An ongoing dialogue on HIV/AIDS, infectious diseases,
January 11th, 2011
Revised DHHS Guidelines, and Some Thoughts on Guidelines in General
As another major snow storm barrels in on us, you might have time over the next 24-48 hours to make some hot chocolate, throw some logs on the fire, and read the spanking-new 2011 Department of Health and Human Services (DHHS) HIV Treatment Guidelines, just posted here on the AIDSinfo web site.
(Disclosure: I’m on the Guidelines panel — opinions that follow are mine, and do not represent the panel.)
There are no major changes — befitting a relatively quiet era in HIV treatment — but here are a few highlights:
- Frequency of CD4 determinations can be decreased in stable patients who are virologically suppressed, down to every 6-12 months. This makes abundant sense for multiple reasons: 1) high variability with higher counts; 2) no proven strategy for managing decreases in CD4 with virologic suppression; 3) reduces potential anxiety for unanticipated results; 4) saves money.
- Virologic failure criterion has been shifted to a confirmed viral load > 200 cop/mL; this is in response to the higher rates of lower level viremia using the newer assays.

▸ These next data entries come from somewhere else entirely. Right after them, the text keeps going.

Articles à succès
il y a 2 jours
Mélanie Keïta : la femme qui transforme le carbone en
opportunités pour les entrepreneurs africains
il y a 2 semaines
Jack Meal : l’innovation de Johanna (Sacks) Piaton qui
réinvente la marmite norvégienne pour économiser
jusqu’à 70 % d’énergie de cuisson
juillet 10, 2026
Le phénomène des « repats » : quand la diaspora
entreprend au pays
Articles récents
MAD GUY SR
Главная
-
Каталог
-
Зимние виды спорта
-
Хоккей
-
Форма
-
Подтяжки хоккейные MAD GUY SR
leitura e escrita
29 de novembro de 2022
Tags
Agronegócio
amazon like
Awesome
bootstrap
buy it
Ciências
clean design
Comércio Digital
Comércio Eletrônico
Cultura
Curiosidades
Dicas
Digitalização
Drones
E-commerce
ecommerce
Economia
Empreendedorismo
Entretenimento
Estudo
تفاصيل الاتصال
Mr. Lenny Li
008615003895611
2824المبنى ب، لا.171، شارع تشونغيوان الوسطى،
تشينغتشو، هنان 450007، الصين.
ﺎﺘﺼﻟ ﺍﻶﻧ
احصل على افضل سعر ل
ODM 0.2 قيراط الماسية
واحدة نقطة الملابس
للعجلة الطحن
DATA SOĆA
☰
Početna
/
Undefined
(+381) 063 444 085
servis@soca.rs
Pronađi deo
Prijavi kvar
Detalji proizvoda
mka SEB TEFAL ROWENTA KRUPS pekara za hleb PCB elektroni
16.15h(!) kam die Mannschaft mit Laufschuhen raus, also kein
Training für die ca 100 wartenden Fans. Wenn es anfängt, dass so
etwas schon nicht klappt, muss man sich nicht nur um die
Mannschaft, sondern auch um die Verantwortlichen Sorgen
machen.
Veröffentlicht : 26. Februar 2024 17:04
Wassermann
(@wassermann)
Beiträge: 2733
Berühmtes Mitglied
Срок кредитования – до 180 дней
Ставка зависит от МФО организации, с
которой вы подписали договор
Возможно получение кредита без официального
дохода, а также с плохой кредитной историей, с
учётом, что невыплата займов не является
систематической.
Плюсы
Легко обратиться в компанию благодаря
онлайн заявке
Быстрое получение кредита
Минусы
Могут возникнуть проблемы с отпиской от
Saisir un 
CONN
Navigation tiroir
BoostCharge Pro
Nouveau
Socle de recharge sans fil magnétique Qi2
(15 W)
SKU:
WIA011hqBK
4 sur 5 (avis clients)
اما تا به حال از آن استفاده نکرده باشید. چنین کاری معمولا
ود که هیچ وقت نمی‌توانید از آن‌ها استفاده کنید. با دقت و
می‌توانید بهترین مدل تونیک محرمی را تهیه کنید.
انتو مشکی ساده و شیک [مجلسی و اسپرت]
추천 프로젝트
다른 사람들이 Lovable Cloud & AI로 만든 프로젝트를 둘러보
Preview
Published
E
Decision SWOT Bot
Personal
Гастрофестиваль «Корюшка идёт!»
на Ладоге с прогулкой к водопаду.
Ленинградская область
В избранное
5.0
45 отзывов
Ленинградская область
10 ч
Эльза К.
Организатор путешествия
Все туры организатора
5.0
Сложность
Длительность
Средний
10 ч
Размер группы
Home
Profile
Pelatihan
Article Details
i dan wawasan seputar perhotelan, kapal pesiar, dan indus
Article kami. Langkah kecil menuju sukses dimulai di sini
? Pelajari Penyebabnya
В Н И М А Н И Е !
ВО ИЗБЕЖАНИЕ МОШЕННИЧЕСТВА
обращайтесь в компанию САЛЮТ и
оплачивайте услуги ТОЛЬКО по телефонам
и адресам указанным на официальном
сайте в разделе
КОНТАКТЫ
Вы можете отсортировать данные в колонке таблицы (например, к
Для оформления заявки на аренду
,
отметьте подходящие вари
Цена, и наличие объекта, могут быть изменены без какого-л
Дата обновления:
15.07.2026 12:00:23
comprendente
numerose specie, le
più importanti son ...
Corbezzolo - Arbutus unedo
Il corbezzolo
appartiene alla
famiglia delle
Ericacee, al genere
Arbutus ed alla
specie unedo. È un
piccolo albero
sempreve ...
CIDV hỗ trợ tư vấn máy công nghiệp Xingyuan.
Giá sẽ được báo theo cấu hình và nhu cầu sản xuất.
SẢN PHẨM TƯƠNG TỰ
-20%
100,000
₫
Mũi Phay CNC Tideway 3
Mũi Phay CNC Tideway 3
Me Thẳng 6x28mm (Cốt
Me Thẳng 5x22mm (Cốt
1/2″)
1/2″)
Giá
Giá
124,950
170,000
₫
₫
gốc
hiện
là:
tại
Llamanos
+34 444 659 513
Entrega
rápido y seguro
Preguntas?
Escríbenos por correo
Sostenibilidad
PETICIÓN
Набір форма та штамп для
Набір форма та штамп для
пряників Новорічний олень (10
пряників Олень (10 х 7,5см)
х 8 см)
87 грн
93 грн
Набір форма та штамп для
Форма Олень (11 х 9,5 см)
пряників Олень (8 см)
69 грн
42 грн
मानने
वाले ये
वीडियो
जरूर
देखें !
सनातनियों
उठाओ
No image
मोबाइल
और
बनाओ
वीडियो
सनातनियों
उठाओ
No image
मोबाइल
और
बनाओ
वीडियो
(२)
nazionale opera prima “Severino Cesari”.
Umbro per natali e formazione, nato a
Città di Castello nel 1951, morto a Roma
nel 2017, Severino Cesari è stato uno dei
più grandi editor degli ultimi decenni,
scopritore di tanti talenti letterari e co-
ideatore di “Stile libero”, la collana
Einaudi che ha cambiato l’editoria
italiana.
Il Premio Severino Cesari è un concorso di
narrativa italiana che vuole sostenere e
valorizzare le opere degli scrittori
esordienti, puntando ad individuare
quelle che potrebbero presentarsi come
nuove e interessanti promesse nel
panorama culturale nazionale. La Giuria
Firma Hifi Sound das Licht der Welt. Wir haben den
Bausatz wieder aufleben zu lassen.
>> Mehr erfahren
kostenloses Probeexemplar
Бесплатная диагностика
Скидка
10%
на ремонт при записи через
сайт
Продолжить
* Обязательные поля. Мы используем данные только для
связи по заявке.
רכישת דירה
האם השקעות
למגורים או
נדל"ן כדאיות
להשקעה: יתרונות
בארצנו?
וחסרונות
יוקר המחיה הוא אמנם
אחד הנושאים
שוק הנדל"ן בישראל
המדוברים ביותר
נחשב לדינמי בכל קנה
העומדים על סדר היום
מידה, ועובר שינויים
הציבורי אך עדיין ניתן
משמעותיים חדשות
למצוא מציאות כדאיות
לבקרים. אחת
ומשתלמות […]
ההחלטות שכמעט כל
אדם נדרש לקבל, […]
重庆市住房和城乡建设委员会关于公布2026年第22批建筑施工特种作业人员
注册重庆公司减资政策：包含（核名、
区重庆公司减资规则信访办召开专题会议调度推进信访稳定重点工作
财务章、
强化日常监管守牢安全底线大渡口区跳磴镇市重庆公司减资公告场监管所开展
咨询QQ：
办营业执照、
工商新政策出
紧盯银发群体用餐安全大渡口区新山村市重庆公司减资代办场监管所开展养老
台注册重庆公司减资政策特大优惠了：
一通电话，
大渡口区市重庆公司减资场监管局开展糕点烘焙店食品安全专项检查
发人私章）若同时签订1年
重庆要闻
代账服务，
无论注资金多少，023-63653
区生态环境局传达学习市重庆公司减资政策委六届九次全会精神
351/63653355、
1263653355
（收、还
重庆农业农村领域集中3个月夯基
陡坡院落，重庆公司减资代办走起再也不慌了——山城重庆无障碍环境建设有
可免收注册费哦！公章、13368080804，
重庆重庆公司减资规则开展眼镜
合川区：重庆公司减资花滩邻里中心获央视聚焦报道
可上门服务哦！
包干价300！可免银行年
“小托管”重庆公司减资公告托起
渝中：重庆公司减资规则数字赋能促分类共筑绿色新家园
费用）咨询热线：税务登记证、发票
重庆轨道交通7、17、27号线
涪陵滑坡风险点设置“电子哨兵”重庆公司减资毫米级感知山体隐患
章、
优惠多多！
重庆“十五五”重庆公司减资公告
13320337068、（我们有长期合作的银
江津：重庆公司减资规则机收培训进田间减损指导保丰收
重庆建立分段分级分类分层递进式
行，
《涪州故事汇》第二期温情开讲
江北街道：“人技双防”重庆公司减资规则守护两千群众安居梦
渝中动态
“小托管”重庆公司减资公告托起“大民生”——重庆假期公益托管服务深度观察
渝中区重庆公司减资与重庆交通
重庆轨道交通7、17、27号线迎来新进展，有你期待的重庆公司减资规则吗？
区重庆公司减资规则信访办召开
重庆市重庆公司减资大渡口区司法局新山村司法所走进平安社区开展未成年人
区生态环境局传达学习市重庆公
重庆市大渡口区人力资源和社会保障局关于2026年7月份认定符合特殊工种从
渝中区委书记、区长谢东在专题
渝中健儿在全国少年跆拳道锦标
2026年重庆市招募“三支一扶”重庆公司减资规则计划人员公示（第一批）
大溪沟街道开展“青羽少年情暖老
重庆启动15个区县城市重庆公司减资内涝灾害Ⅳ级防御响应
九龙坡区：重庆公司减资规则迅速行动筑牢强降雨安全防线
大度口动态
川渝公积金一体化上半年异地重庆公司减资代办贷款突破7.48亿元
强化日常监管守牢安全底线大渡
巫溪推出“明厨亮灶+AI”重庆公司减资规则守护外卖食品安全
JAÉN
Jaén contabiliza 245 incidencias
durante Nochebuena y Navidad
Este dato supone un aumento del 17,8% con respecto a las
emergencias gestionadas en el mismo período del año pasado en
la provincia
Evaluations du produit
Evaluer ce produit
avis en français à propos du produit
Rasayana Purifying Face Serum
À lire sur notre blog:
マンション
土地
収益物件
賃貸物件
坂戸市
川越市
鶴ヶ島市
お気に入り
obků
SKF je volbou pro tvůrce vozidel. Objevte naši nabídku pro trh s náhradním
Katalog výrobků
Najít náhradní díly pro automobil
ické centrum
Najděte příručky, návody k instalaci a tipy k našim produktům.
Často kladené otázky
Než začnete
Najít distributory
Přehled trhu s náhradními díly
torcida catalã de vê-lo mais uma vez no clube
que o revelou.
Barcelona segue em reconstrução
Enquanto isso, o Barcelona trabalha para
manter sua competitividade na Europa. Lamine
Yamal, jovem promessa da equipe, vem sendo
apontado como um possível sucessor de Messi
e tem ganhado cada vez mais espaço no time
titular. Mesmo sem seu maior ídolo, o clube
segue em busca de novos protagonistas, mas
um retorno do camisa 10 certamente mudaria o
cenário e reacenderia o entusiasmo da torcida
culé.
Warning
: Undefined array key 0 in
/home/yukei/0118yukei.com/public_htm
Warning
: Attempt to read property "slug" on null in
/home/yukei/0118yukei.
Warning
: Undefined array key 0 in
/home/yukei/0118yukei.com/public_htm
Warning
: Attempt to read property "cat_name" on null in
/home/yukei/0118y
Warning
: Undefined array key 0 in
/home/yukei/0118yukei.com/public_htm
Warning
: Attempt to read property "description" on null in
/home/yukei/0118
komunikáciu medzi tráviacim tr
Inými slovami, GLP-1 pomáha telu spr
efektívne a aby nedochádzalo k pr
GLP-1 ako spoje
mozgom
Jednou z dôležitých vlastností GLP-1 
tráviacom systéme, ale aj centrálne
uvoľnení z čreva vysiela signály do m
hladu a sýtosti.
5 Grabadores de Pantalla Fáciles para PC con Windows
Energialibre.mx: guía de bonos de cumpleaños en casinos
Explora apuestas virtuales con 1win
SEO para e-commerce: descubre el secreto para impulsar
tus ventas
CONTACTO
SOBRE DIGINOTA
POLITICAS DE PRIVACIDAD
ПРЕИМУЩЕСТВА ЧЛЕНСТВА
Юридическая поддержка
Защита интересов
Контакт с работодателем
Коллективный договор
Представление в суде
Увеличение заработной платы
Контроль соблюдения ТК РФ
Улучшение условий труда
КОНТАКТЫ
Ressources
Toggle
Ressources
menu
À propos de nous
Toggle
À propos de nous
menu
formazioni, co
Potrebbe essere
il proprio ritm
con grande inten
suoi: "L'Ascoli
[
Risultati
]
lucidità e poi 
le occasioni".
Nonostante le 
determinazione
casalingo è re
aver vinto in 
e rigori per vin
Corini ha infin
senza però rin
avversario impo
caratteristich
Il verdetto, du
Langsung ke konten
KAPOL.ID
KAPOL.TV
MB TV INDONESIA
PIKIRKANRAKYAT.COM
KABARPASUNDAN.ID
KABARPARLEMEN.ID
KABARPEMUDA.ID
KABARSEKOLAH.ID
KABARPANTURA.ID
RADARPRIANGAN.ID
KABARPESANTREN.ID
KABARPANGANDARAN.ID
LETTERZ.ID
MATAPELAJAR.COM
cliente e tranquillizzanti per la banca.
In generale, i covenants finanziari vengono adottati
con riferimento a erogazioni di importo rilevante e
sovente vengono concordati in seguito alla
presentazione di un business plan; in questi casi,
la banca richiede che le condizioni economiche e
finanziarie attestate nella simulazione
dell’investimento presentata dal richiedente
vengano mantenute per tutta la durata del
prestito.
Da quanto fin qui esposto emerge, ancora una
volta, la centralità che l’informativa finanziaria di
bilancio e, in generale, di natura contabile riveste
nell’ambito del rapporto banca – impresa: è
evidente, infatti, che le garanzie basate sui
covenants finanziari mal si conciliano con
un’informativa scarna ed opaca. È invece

I’ve written about this a couple of times — it takes some time learning not to panic for a viral load of “121” or even better, “49”, but it can be done.
- Some minor tweaks on the “what to start” section.
- Timing of ART initiation with TB updated to reflect results from SAPiT and CAMELIA studies.
- A new format for adverse event tables.
Some other points worth mentioning: 1) The whole operation could not happen without the incredible coordination and support of Alice Pau, PharmD, from the NIH; 2) the PDF is 166 pages long, a major test for even industrial-strength staplers; and 2) An HTML version is in the works.
And in case you haven’t had enough of Guidelines recently, here’s a somewhat critical review of the IDSA Guidelines — the ones I praised earlier in the week. The complaint? Not enough recommendations backed by “Level I” evidence, i.e., a randomized clinical trial.
Well, I for one remain a fan of these IDSA Guidelines, and for the following reason: Patient care is frequently a chaotic, messy business, and the expectation that all clinical scenarios will be addressed by prospective randomized trials is invariably going to be disappointed.
So even though we would like to have an evidenced-based approach to every decision, it’s never going to happen.
Which means that getting a bunch of smart, experienced, and detail-obsessed clinicians together to decide what’s best is pretty darn valuable, if you ask me.